2023 Word of the Year


Back in January of 2023, I attended a church service where we were all invited to pick a word (printed on a piece of paper cut out in a star shape) to carry us through the year.  I had done this before and I would put the word on my refrigerator so that I could be reminded of it throughout the year.   The word I picked was "righteous" and I'll admit I didn't like it.  It's not a negative word by any means.  Merriam-webster.com says:  acting in accord with divine or moral law.  That's pretty darned good, but the word seems to be most commonly used to reflect someone who is snobby or wears righteousness as a badge of honor.  (The phrase righteous indignation comes to mind which for me conjures up negativity.) 

In my mind, the word of the year for me is LOSS. (With a side order of guilt.) I have experienced so much loss in 2023 that I'll admit I've been unable to process it all.  Too many loved ones have been lost over too short of a time.  It's actually hard to remember all of those who have died this year.  When I make a list in my mind, I find that I've left out people and it becomes too much.

In all honesty, loss is really a word that encapsulates the past 18-20 months and not just the calendar year. It begins with my mother's declining health in May/June of 2022 and her death on July 9th of that year.
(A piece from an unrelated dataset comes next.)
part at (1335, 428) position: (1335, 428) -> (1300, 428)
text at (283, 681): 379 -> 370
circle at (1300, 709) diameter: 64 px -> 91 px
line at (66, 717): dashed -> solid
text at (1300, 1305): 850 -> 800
There was grief on my part, but I think I mostly kept that in check as I had so much I had to take care of.  Frustrating paperwork and financial institutions that said they were sorry for my loss but continued to make my life more complicated.

Then in January it was obvious that my father had lost the ability to do many physical things.  Thankfully he had a live in caregiver to take care of most of his needs, but I would have to go down once a week to take care of financial matters; making sure that bills got paid and that income was properly recorded in his ledger.  (A total pain in the ass.)  Then he was in the hospital.  Then he came home.  And then he ended up in the hospital again.  Then it was to a rehab facility.  After several months it was back to the hospital.  Then to a different rehab facility.  Back to the hospital.  This was life for 5 or so months until a nurse finally said to me that he wasn't going to heal fully EVER and I wondered why he needed to go to rehab.  I had him come home on hospice care and I feel the loss of all those months.  Months where perhaps he could have been more comfortable.  Months that I feel I should have done something but didn't.  I might even grieve that more than I grieve his death.
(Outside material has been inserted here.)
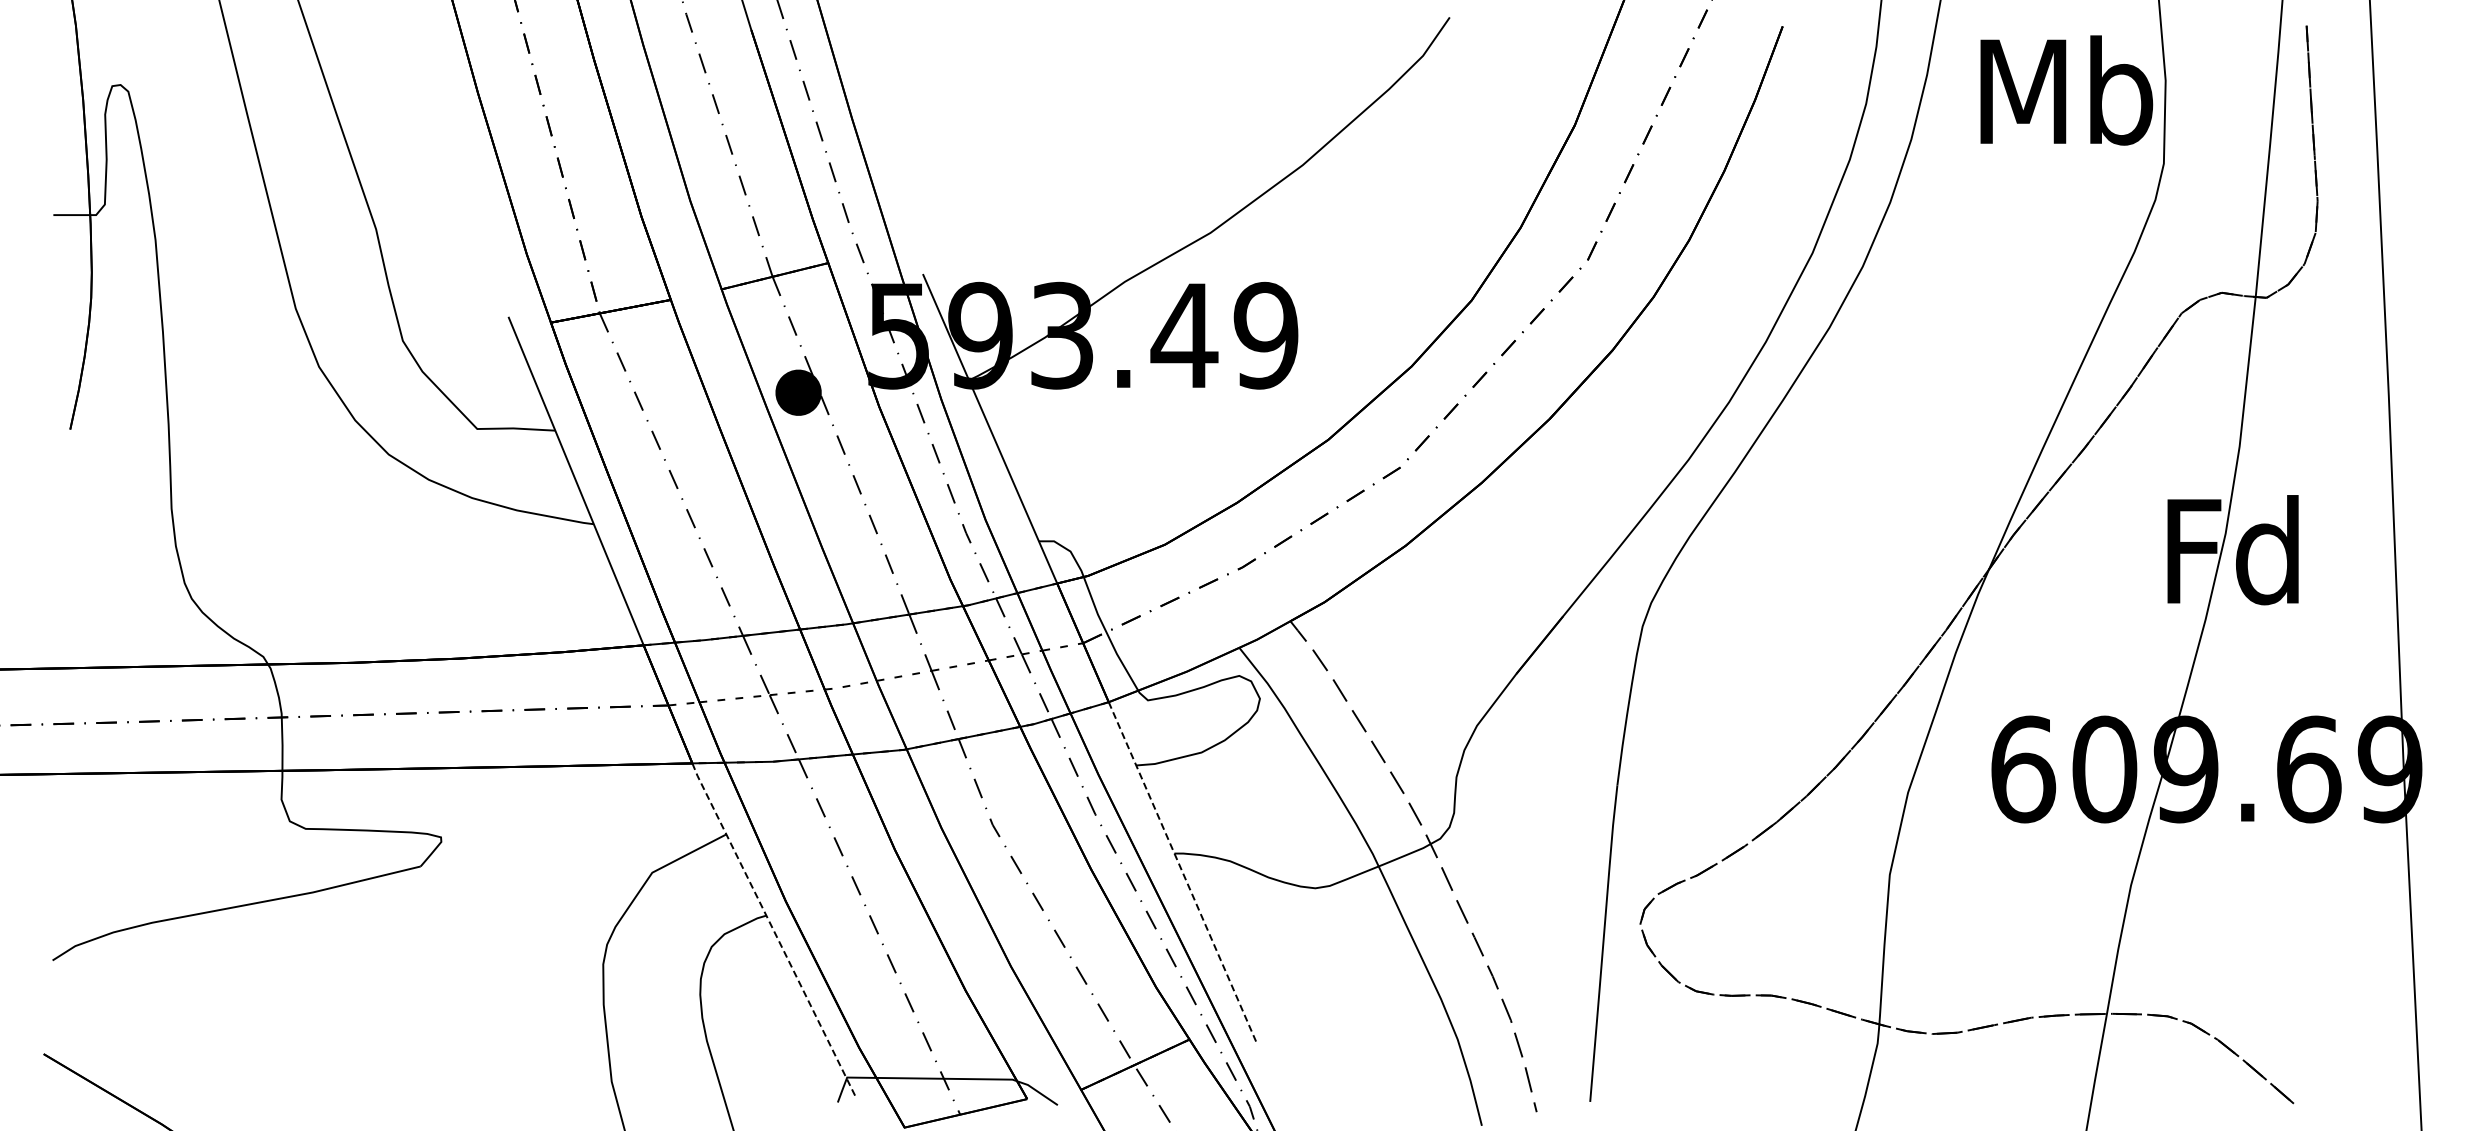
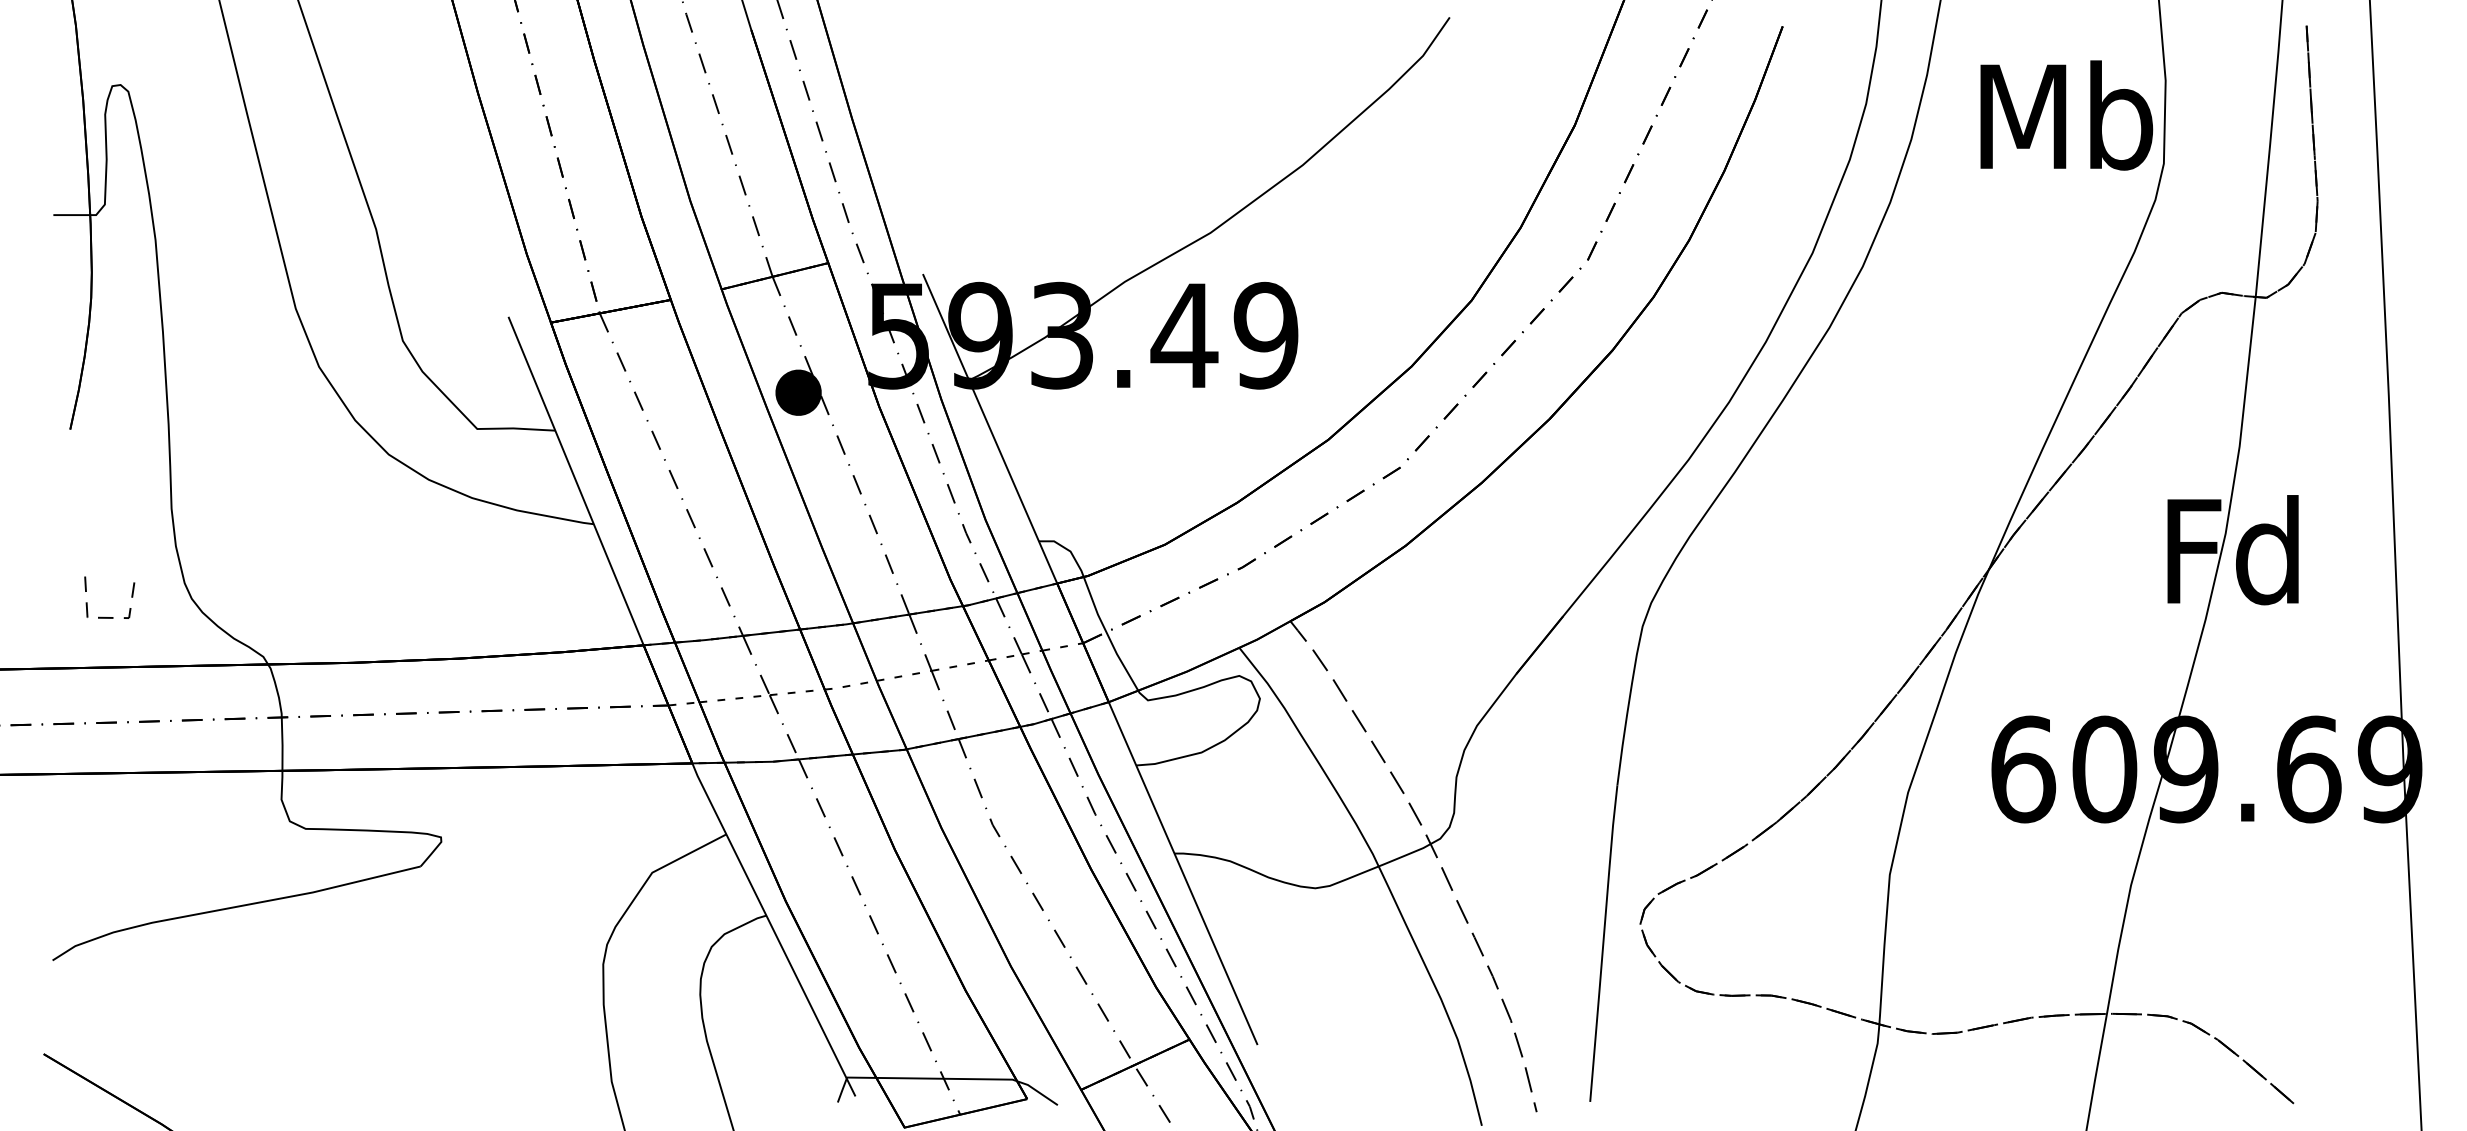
text at (2066, 90) position: (2066, 90) -> (2066, 115)
line at (103, 616): none -> present
line at (1183, 873): dashed -> solid
line at (773, 929): dashed -> solid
I lost my dad 357 days after my mom.  I was on vacation when he died, so talk about loss and GUILT.  (I was well aware this would be a possibility, but really did think he would hang on a little longer.)  While I was dealing with that loss, I also found out that one of his good friends passed away just 4 days afterwards and then my beloved cousin's wife died a day later.  Talk about loss!  (There was the guilt that I wasn't as aware as I should have been about how bad her health had been.  Guilt that I wasn't there to support my cousin as he cared for his wife.  Guilt that she didn't know how much she meant to use, even though we didn't see her often.  Guilt that my cousin still doesn't know how much he means to us and how we wish to spend more time with him.)  All of this happening within 7 days was overwhelming.  (And probably why I haven't processed it all yet.)

While I am thrilled that my son is having an incredible time at college (Mom Brag:  He did REALLY well in his first semester), it's been difficult adjusting to him not being here.  (And difficult adjusting when he IS here.)  I have come to despise the term "empty nester," as it emphasizes what is missing in my life.  (Even if it is not a loss.)

As the year went on there was more loss.  My aunt in Colorado (guilt that I didn't know how unwell she was), two neighbors who were more like family than just friends.  A friend from the time I was born died and I was sick so I didn't attend her memorial service.  (More guilt.)  Friends lost loved ones too and I carry the guilt that I wasn't there (or there enough) to ease their pain.

So much loss packed into one horrible year.  (And I thought 2022 was my annus horribilis.  Boy was I wrong!  I should have never tempted fate.)  I KNOW that I have tucked much of my grief away as I deal with the challenges that life continues to throw at me (as it does to all of us) and I wonder when it will all come spilling out.  (That will be ugly!)  Or will it continue to trickle down, hitting me at the most inopportune times?  (Is there an opportune time?)

Perhaps I should write down the words loss and guilt and burn them.  Would that take away the hold they have on me?

I need a new word for 2024.  Joy?  Hope?  Calm?  Whatever it might be, let it be positive and let it be true.